Not a bad start, but, you know, we still don’t get column level statistics histograms with table variables, no matter if they are used in multi-statement table valued functions, if they are used normally as declared tables, or even if they are used as table valued parameters. I suppose we should talk about table valued parameters at some point, but not today. Not today, buddy.
But the precursor, the feature that this was a precursor to was, of course, table variable deferred compilation, where SQL Server would now wait for a table variable to be fully populated, and then it would use table cardinality for the table variable in order to inform various plan choices. But again, still no statistics, still no histograms.
So even though we knew how many rows were in the table variable, we still did not have any idea of the contents of them. But this is what a pretty typical multi-statement table valued function looks like. It returns a table variable with a set definition, and that’s about it.
Between the begin and end, you can put a lot of different stuff in there. There are some usual set of restrictions on functions where you can’t do a lot of side-effecting stuff, execute store procedures, yada, yada, yada. But today we’re just going to look at a very basic single insert into a table variable and some things about the query plans.
All right. So the first one is just like scalar UDFs. If when you get, say, an estimated execution plan for a multi-statement table valued function, the query that calls it will only have some sort of hidden information about the user-defined function itself, right?
You’ll see the table valued function with the name and then a table scan where data is pulled out of the function. The query plan won’t always look exactly like this. We’ll talk about why in a moment.
But then down in the estimate, down when you call the estimated plan, you’ll also have one additional estimated execution plan for the function body itself. You can see this is where we hit the post table, do some stuff with the row numbers, some filtering, yada, yada. But up here, we did not see any direct reference to the post table.
This is all happening within the body of the function. If we look in the properties here, we will see the reason why the query plan looks like this is because we have this contains interleaved execution candidates true attribute in the plan XML. That will not be there for all multi-statement table valued functions, of course.

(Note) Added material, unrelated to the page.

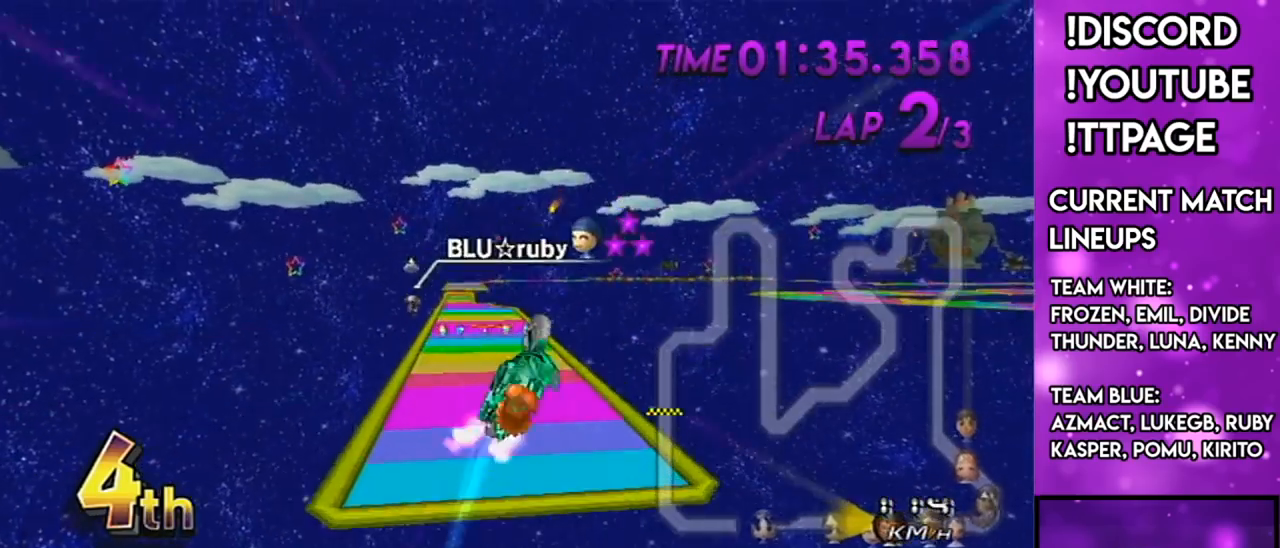
{"buttons": ["A"], "left_stick": "up", "right_stick": "center", "events": []}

Some of them, we will be denied access to that feature. But when we run the query and get the actual execution plan, well, this query does take a little bit to run. But the actual execution plan just shows us this.

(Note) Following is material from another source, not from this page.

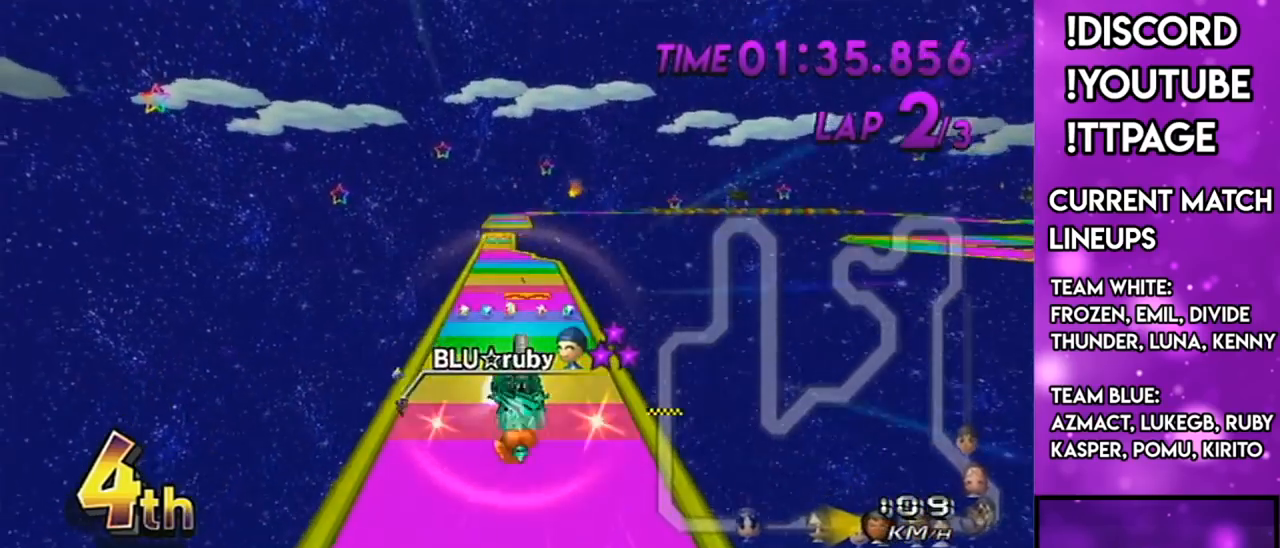
{"buttons": ["A"], "left_stick": "up", "right_stick": "center", "events": []}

And this is a little funny because we don’t see any time in here at all, even though the query took about four seconds to run. If we rerun this, I believe this is where we’ll see the operator times show up. And here we’ll see 4.6 seconds here and 4.6 seconds here.
So this is a very tricky thing, is when interleaved execution is used in your multi-statement table valued function, the first execution where you gather an actual execution plan will have no operator times for it. The second execution will.
So a little bit of a tricky troubleshooting thing there. So just be very mindful of that when you are query tuning. But notice that for this, we don’t get that separate execution plan down here where we had one before. This is the exact same thing like with the scalar UDFs.
All the work is, all the things that happen inside the function are hidden inside these operators in the plan. Well, mostly this operator in the plan. But this one is where data was pulled out of the multi-statement table valued function.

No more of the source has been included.